From the FT's Lex blog
First the good news: a cut in regulatory reserves to boost rural lending. Handy for an institution named Agricultural Bank of China. But then the bad: Agbank’s own provision for souring debt grew four times as fast as its good loan book last year. If the numbers from China’s third-largest lender are anything to go by, the outlook for the Chinese banking sector is worsening rapidly.
A downturn was to be expected. The combination of a slowing economy and the maturing of 2009’s state-directed lending spree (Agbank’s loan book grew by a full third that year) was never going to be pretty. The bank’s profits in the last three months of 2011 were 21 billion yuan, 25 per cent below expectations and its weakest performance since it listed in 2010. The bank’s loan book grew 13 per cent last year. However, loan impairments rose by three-fifths to 4.1 per cent of the total book.

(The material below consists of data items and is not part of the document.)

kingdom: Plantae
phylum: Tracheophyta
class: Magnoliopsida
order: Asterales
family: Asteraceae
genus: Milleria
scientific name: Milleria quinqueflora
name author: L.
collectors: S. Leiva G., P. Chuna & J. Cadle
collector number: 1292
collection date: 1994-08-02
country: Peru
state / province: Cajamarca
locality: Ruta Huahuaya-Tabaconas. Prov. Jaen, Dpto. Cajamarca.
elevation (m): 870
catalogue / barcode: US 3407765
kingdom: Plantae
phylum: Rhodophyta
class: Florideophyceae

China’s other big banks report over the next week. Watch those bad loan numbers. The scale of the problem, and how decisively China deals with the dark side of its post-Lehman Brothers credit boom, will be critical to the banks’ future performance. Precedent is not encouraging. Officials mopped up the fallout from its 1990s lending bubble by creating “bad banks” to buy non-performing debt at face value and funded the new institutions by issuing bonds to those same banks. In 2009, those loans were extended for another decade.
Since China’s stock market nadir in October, shares of the big four banks have soared by almost half, outpacing the broader market’s one-third rally. Investors seem confident that something will be done. Ideally this would involve clean sales of bad loans to third parties. But the contortions of their western rivals to avoid the same fate suggest there is little hope it will be that simple.